There are a few essential differences between traditional property and a wireless connection:

(0) Physical property boundaries are often indicated by walls. fences, curbs, edges of lawns, and so on. These indicators are sometimes imperfect, often a few feet from the real boundary line - but usually close enough to make it easy for a conscientious person to avoid trespass. In many areas, lack of clear boundaries can make trespass legally unenforceable.

But to the ordinary person, there is no obvious boundary around a wireless connection.

(1) Throughout all our lives, we are reminded of how to identify (although imperfectly) property boundaries, and to avoid crossing them when unnecessary. Few people reach adulthood without an ingrained habit of avoiding trespass.

But very few people are taught how to avoid 'piggybacking', or 'wireless trespass' as Bob might call it. Furthermore, the number who think there is nothing wrong with it are about as common and vocal as those who think it a problem.

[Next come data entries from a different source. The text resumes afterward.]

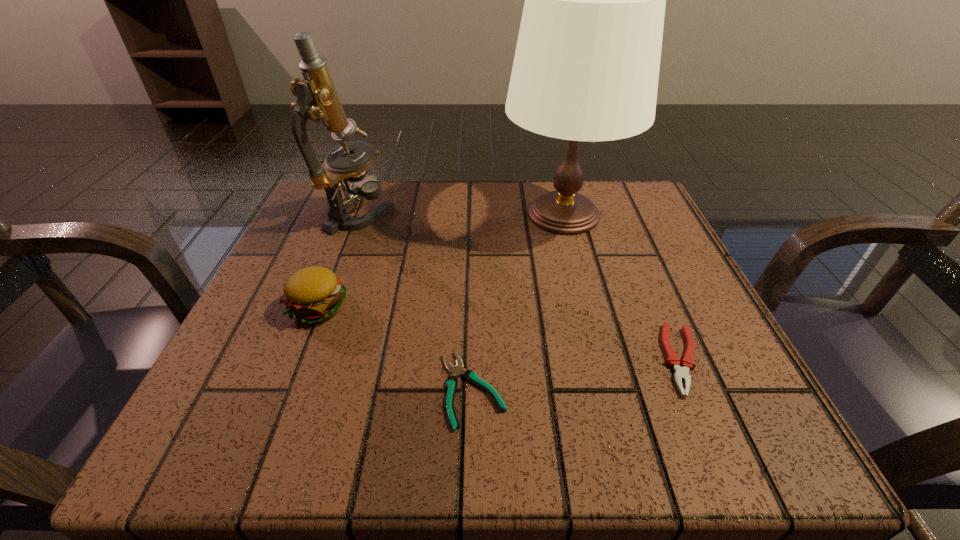
Find the location of a particular element. The width and height of the screenshot is (960, 540). free space in the image that satisfies the following two spatial constraints: 1. on the back side of the hamburger; 2. on the left side of the microscope is located at coordinates (354, 214).

The height and width of the screenshot is (540, 960). Find the location of `blank space that satisfies the following two spatial constraints: 1. on the front side of the lamp; 2. on the left side of the fourth shortest object`. blank space that satisfies the following two spatial constraints: 1. on the front side of the lamp; 2. on the left side of the fourth shortest object is located at coordinates (360, 215).

Find the location of a particular element. Image resolution: width=960 pixels, height=540 pixels. free location that satisfies the following two spatial constraints: 1. on the front side of the microscope; 2. on the left side of the left pliers is located at coordinates (295, 389).

This screenshot has height=540, width=960. In order to click on vacant area that satisfies the following two spatial constraints: 1. on the back side of the lamp; 2. on the left side of the third shortest object in this screenshot , I will do `click(354, 215)`.

This screenshot has width=960, height=540. In order to click on free spot that satisfies the following two spatial constraints: 1. on the front side of the microscope; 2. on the right side of the shorter pliers in this screenshot , I will do `click(295, 389)`.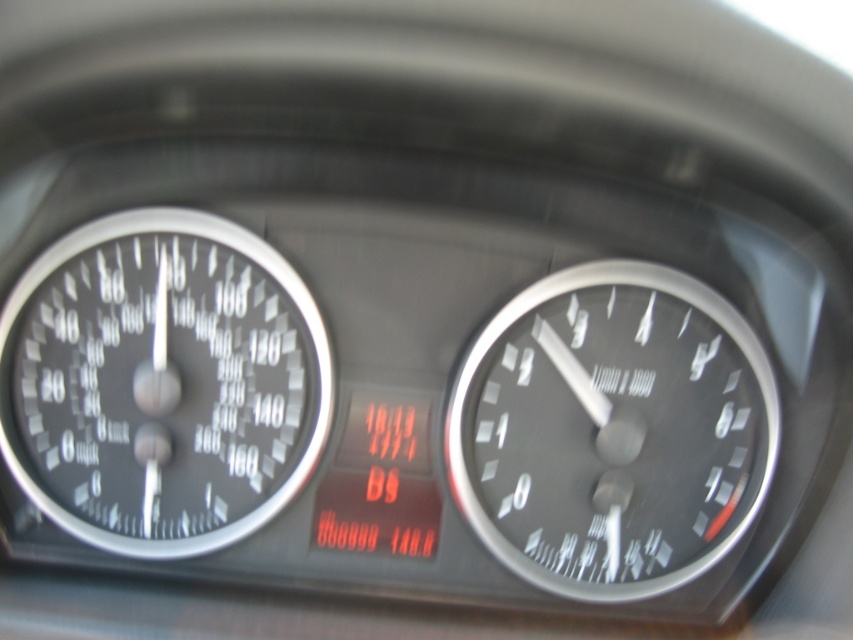
You are a mechanic checking the dashboard of a car. You notice two speedometers on the dashboard. The matte black speedometer at left and the black metallic speedometer at right. Which one has a smaller width?

The matte black speedometer at left is thinner than the black metallic speedometer at right, so the matte black speedometer at left has a smaller width.

You are a mechanic checking the dashboard of a car. You need to place a tool between the matte black speedometer at left and the black metallic speedometer at right. The tool requires 45 centimeters of space. Do you have enough space between them?

The distance between the matte black speedometer at left and the black metallic speedometer at right is 46.32 centimeters, so yes, there is enough space to place the tool between them since it requires 45 centimeters.

You are a driver checking your car dashboard. You see the matte black speedometer at left and the black metallic speedometer at right. Which gauge is positioned to the left side of the dashboard?

The matte black speedometer at left is positioned to the left of the black metallic speedometer at right, so the matte black speedometer at left is on the left side of the dashboard.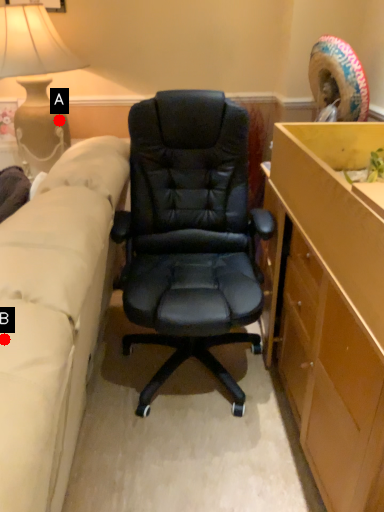
Question: Two points are circled on the image, labeled by A and B beside each circle. Which point appears closest to the camera in this image?

Choices:
 (A) A is closer
 (B) B is closer

Answer: (B)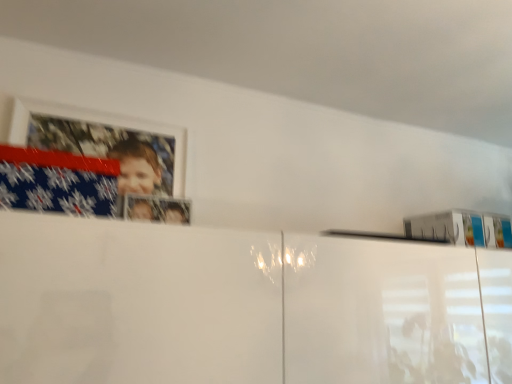
Question: From the image's perspective, is white glossy picture frame at upper left located above or below blue fabric flag at upper left?

Choices:
 (A) below
 (B) above

Answer: (B)

Question: Do you think white glossy picture frame at upper left is within blue fabric flag at upper left, or outside of it?

Choices:
 (A) outside
 (B) inside

Answer: (A)

Question: Is white glossy picture frame at upper left taller or shorter than blue fabric flag at upper left?

Choices:
 (A) tall
 (B) short

Answer: (A)

Question: Is blue fabric flag at upper left bigger or smaller than white glossy picture frame at upper left?

Choices:
 (A) big
 (B) small

Answer: (A)

Question: Considering the positions of blue fabric flag at upper left and white glossy picture frame at upper left in the image, is blue fabric flag at upper left wider or thinner than white glossy picture frame at upper left?

Choices:
 (A) thin
 (B) wide

Answer: (B)

Question: Does point (53, 178) appear closer or farther from the camera than point (163, 139)?

Choices:
 (A) farther
 (B) closer

Answer: (B)

Question: Would you say blue fabric flag at upper left is inside or outside white glossy picture frame at upper left?

Choices:
 (A) inside
 (B) outside

Answer: (B)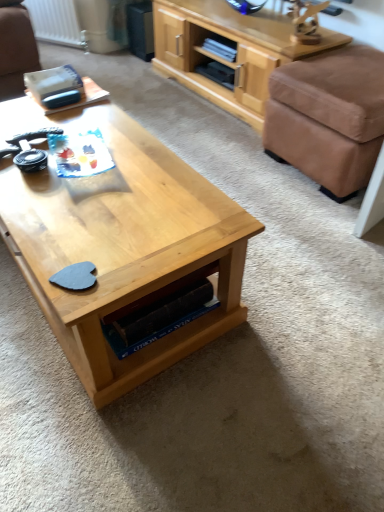
Question: Is brown fabric ottoman at right situated inside light wood cabinet at upper right or outside?

Choices:
 (A) outside
 (B) inside

Answer: (A)

Question: Considering their positions, is brown fabric ottoman at right located in front of or behind light wood cabinet at upper right?

Choices:
 (A) behind
 (B) front

Answer: (B)

Question: Which of these objects is positioned farthest from the light wood coffee table at center?

Choices:
 (A) light wood cabinet at upper right
 (B) brown fabric ottoman at right
 (C) white painted metal radiator at upper left

Answer: (C)

Question: Which is farther from the white painted metal radiator at upper left?

Choices:
 (A) light wood coffee table at center
 (B) light wood cabinet at upper right
 (C) brown fabric ottoman at right

Answer: (A)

Those who think 'piggybacking' is wrong (which presently include America's legal forces) have themselves a tremendous user education problem. Unfortunately for them, the internet industry is convinced it will see a serious decline in sales anytime the user is told to learn something. So in the form of advertising, they continuously bombard the users with the message they don't need to know anything in order to have wireless internet.
Can the Bobs of the world hope to win against the advertising industry's thundering advocacy of ignorance? So far, they are failing badly.

The numerous unintentional violations of the ignorant many make it impossible to take action against the majority of offenders. A tiny minority of offenders will distinguish themselves by being particularly egregious, others by some unrelated form of notoriety, and some for having violated other, more serious laws. It is that minority the law will be inclined to pursue - but often they will find the ignorant many unintentionally hamper their efforts.

You didn't have a choice for "stealing but not wrong" and that's what I think, although other commenters on this thread have made excellent points about how you could be stealing it without really realizing it, particularly if you have your own wireless connection (we found out that my work computer was stealing someone else's signal a few weeks ago. Shocking!)

I think the price of a DSL or cable internet connection is outrageous. Cable (where I've lived) has averaged around $45 a month. $45 fucking dollars a month for a service that probably doesn't even cost them half that to provide. It's a little like Elton John crying about how much music downloading has hurt his bank account. I can't feel too much pity for a man who has so much disposable income that he's taken to collecting expensive swear word jewelry (I saw it on VH1: he has a diamond ring that spells out "fuck" and cost like $500K or something crazy like that). And I don't feel too sorry for the poor, poor ISPs that can only afford to give their CEOs 6-digit bonuses instead of the 7-digit bonuses they would've gotten if only the welders and nurses of the world making $40K a year would stop their "stealing."

And, like music downloading, it's hard to see how they'll stop this behavior. It sounds like it's so common that they can't prosecute everyone, and so easy to do accidentally that it'll be hard to sort out the deliberate theft from the accidental.